Umfrage über Jugendliche am HöGy - 8.5.2008

  (Spongo)

In Nürtingens bestem Gymnasium aller Zeiten, dem HöGy, treffen verschiedene Generationen aufeinander und wir meinen damit nicht die Endlossitzenbleiber, sondern sowohl Schüler als auch Lehrer. Der Spongo hat es sich zur Aufgabe gemacht, nicht wie die meisten Medien zu verallgemeinern, sondern ein differenziertes Bild herzustellen. Hierzu wurde eine Umfrage gemacht.

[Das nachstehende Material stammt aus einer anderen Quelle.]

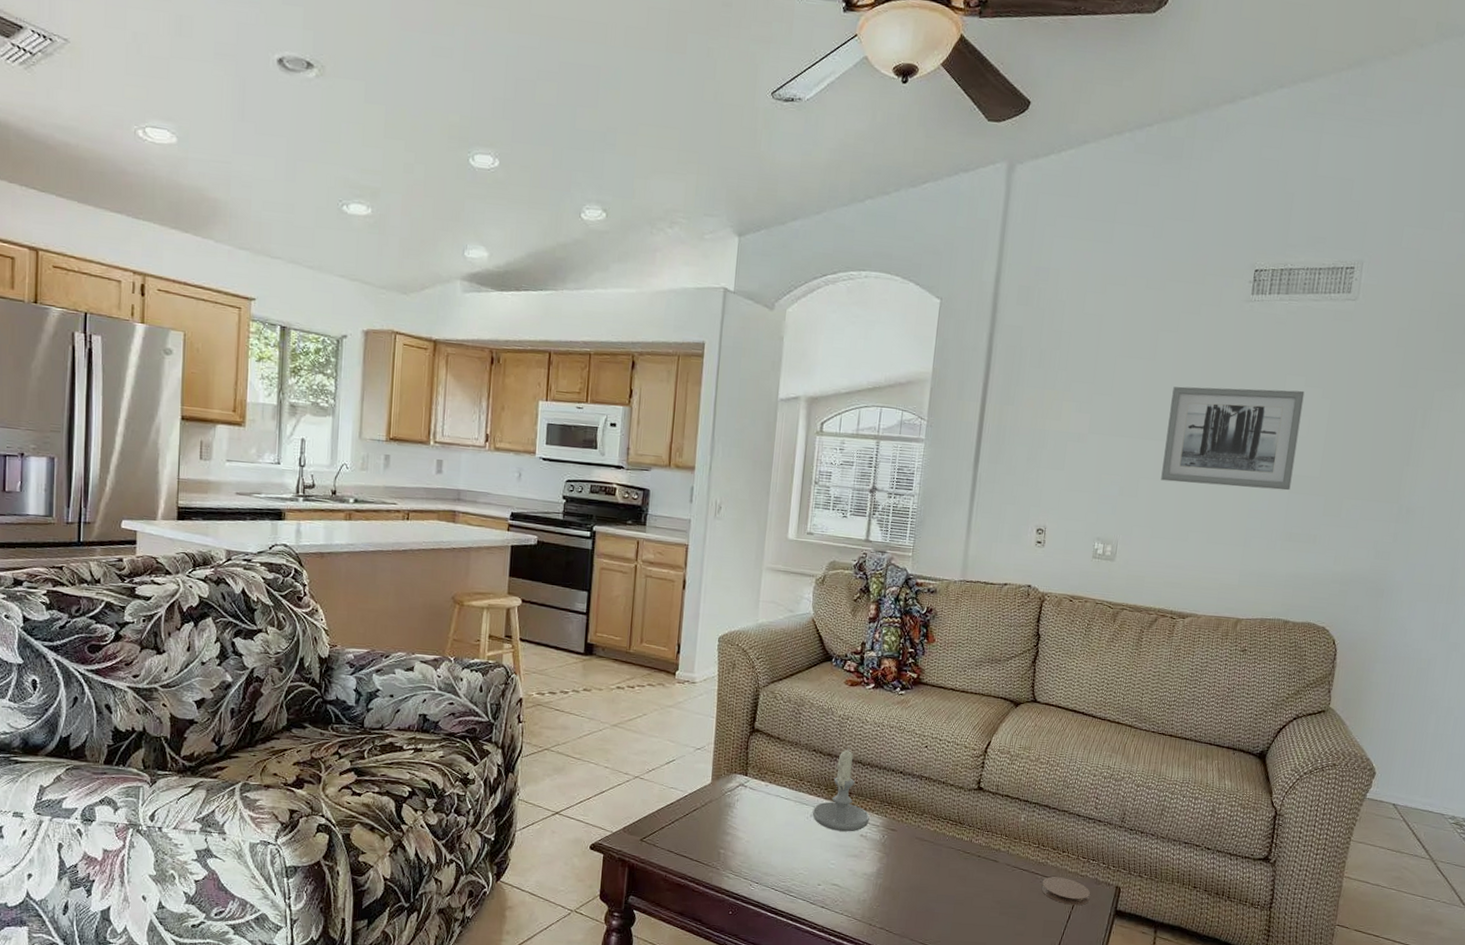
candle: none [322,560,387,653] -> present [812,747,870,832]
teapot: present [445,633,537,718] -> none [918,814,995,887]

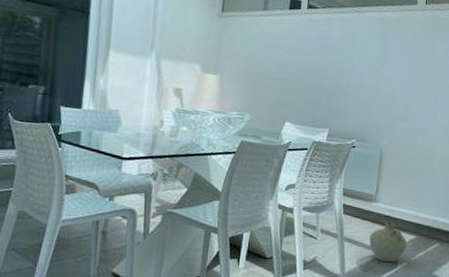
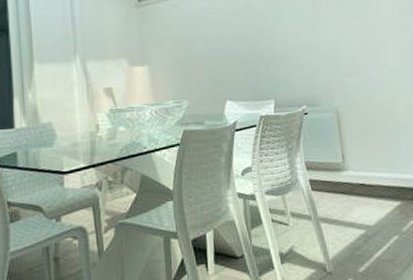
ceramic jug: present [369,222,408,263] -> none [348,191,394,239]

Die Antwortenverteilung der ersten Frage verblüfft wenig. Die Mehrheit der Schüler stimmt der Aussage nicht zu, während die Erwachsenen sie durchaus für richtig halten. Allerdings konnten die Wenigsten der Befragten auch gute Gründe für ihre Antwort nennen. So antwortete eine Schülerin auf die Frage, warum sie dem nicht zustimme: „Weil der Alkoholkonsum zurückgeht“. Bei den Erwachsenen gab es hier die verschiedensten Antworten, die von einem simplen „ja, stimmt“ bis hin zum mehrstündigen Monolog über das neugewonnene Selbstbewusstsein der heutigen Jugend reichten. Doch einige Erwachsene meinten sogar, dass sich das Verhalten Jugendlicher (es lebe der Genitiv!) im Vergleich zu früher kaum verändert, die Medienpräsenz jedoch stark zugenommen habe. Nun, ob die Jugend früher auch schlimm war, können wir aufgrund unseres Alters nicht beurteilen, darum sei es einmal so dahingestellt. Dass gesellschaftliche Probleme sowohl von als auch durch Jugendliche auf größeres öffentliches Interesse stoßen als noch vor einigen Jahren, lässt sich allerdings zweifelsfrei belegen.
Und so wäre es doch möglich, dass zwar die Extremfälle heute extremer, das Selbstbewusstsein etwas selbstbewusster, aber eben auch der Durchschnitt durchschnittlicher geworden ist. Was wir mit diesem Satz ausdrücken wollen, können Sie sich getrost selbst überlegen, in der nächsten Spongoausgabe nachlesen oder sich von einem Deutsch- oder Religionslehrer Ihrer Wahl interpretieren lassen. Fest steht nur, dass es ein Satz ist, den man sofort so unterschreiben könnte, wenn er nicht völlig falsch wäre. Und wie nun eben die kleinen Dinge im Leben nicht besonders groß sind, so haben wir mit Hilfe einer Mensamutter festgestellt, dass doch eigentlich eh jeder kifft. Außer ich.

Für alle anderen, die mit Drogenkonsum vertrauter sind als unsere Mensamutter: Nehmt euch in Acht, sonst geht es euch wie zwei von unseren Redakteuren, die einen Tag im Knast verbringen mussten. Nein, gekifft haben sie nicht (zumindest ist der Chefredaktion nichts bekannt) Also musste das einen anderen Grund haben. Hatte es auch: Ein Raum ohne Fenster, es ist 16 Uhr, es wird dunkel und man sitzt im Physikzimmer - da kommt einem doch gleich der Gedanke: hier ist es ja wie im Gefängnis.